Hi, I have posted this question before, but I have re-worded the problem so it’s a little clearer. First off, this is a real collision-response question, not some homework assignment or anything like that. Anyway, long story short, I end up with multiple planes, and a single point. I need to calculate the closest point to this point that lies on (or in front of) all planes. Another way: What is the SHORTEST vector to move the point by so that it is no longer behind any of the planes on the list? Now, there can be as few as 1 plane (easy case), or some undetermined maximum number of planes, possibly as high as 32. I did come up with a method to solve this, but it seems very inefficient, and would probably be very slow for more than a few planes. I hope someone can come up with a better way. Anyway, the solution I though up goes like this: Step 1) For each plane, do a bring-to-plane type operation to end up with a point that is on the plane (and closest to the original point). Now test this point against all other planes. If this point is behind any other plane, discard it and start the test with the next plane in the list. Each time a point is found that survives the above test, compare it to the previous result. If it’s closer to the original point than the previous one, this becomes the current candidate. If any point made the tests above, this is the final answer, and the closest point to the problem is on only one plane. Return this point as the final result Step 2) If no solution was found for the above, the point lies where two or more planes intersect. For each pair of planes that intersect, determine the intersection line. Extend this line to both directions by at least some amount that cannot be part of the solution. Now test this line against all remaining planes. If the line is completely behind any plane, discard the line and start with a new pair. If the line is “cut” by any plane, cut it so that both points are on or in front of the plane. If any line survived, do closest-point-to-line test, where the result can be one of the end-points, or any point on the line, whichever is closest. Check this point against all previous results, and only keep the one that’s closest to the original point. Anyway, that’s what I thought up so far. Anyone have a better solution, or at least one that’s faster? Thanks in advance. SS

First you have to eliminate redundant planes. A redundant plane is one which has no effect on the result under any scenerio. Two parallel planes are redundant since being in front of one means you are in front of the other. If it is the same plane it doesn''t matter which you get rid of, but otherwise one is behind the other and that is the one you get rid of. Second two planes intersect in a line and if that line lies in a plane parallel to a third plane and it is in front of the third plane and the two planes point away from the third plane then every point in front of the first two planes is in front of the third and the third plane can be discarded. Finally if three planes intersect in a point in front of a fourth plane and all three planes point away from the fourth plane then the fourth plane is redundant.
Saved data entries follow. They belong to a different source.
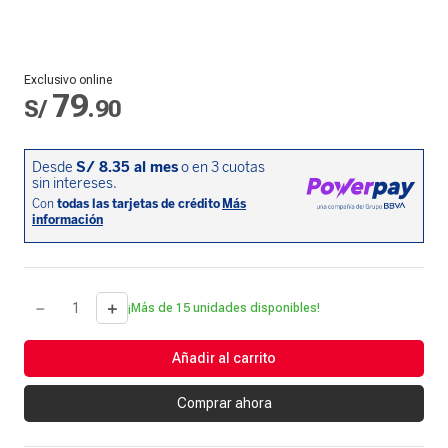
Exclusivo online
79
S/
.
90
－
＋
¡Más de 15 unidades disponibles!
Añadir al carrito
Comprar ahora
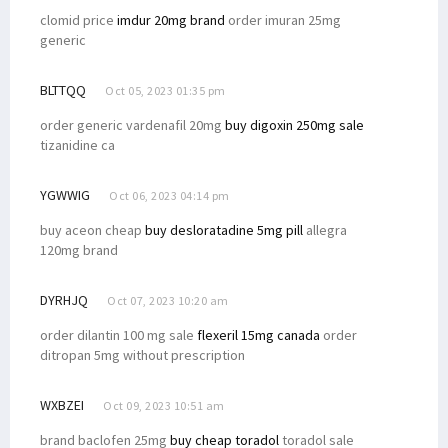
clomid price
imdur 20mg brand
order imuran 25mg
generic
BLTTQQ
Oct 05, 2023 01:35 pm
order generic vardenafil 20mg
buy digoxin 250mg sale
tizanidine ca
YGWWIG
Oct 06, 2023 04:14 pm
buy aceon cheap
buy desloratadine 5mg pill
allegra
120mg brand
DYRHJQ
Oct 07, 2023 10:20 am
order dilantin 100 mg sale
flexeril 15mg canada
order
ditropan 5mg without prescription
WXBZEI
Oct 09, 2023 10:51 am
brand baclofen 25mg
buy cheap toradol
toradol sale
I think most of your optimization would have to be done through pre-processing. Specifically eliminating the redundant planes and then doing the following. Build a list of planes intersecting each plane. Each of those defines a line. Then find which other planes in that list intersect that line. Conceptually that creates rays. Some of those rays are sub-rays of other rays. Eliminate the rays for which another ray is a sub-ray. If you have two rays left then there are either points common to both, i.e. a line segment, or no points in common. If it is the later then the intersection with the original plane doesn''t matter since there is no point on both planes that is in front of all other planes. So for each plane you have a list of planes intersecting it and for each of those you have up to two other planes that also intersect it.
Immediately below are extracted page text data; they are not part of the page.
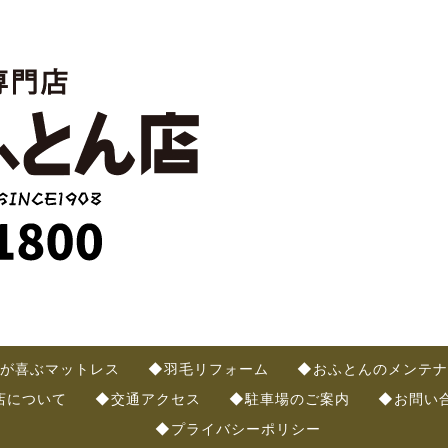
が喜ぶマットレス
◆羽毛リフォーム
◆おふとんのメンテナ
店について
◆交通アクセス
◆駐車場のご案内
◆お問い
◆プライバシーポリシー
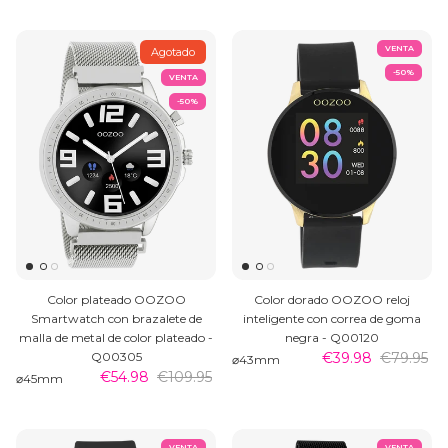
VENTA
Agotado
-50%
VENTA
-50%
Color plateado OOZOO
Color dorado OOZOO reloj
Smartwatch con brazalete de
inteligente con correa de goma
malla de metal de color plateado -
negra - Q00120
Q00305
€39.98
€79.95
⌀43mm
€54.98
€109.95
⌀45mm
VENTA
VENTA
Now how you use that is you check the point against each plane. The worst case is that you are in front of all of them so you check every plane. Assuming you are behind at least one then find the point on the plane closest to your point. Then check that point against your list of planes that intersect it. If you are behind any of those then find the point on the line of intersection that is closest to your point. If the line of intersection intersects a third plane then check if you are behind that. If you are then the point at which the three planes intersect is your closest point. If not then if the line of intersection intersects a fourth plane then check if you are in front of that. If you are then you are done, if not then the closest point is the point where those three planes intersect.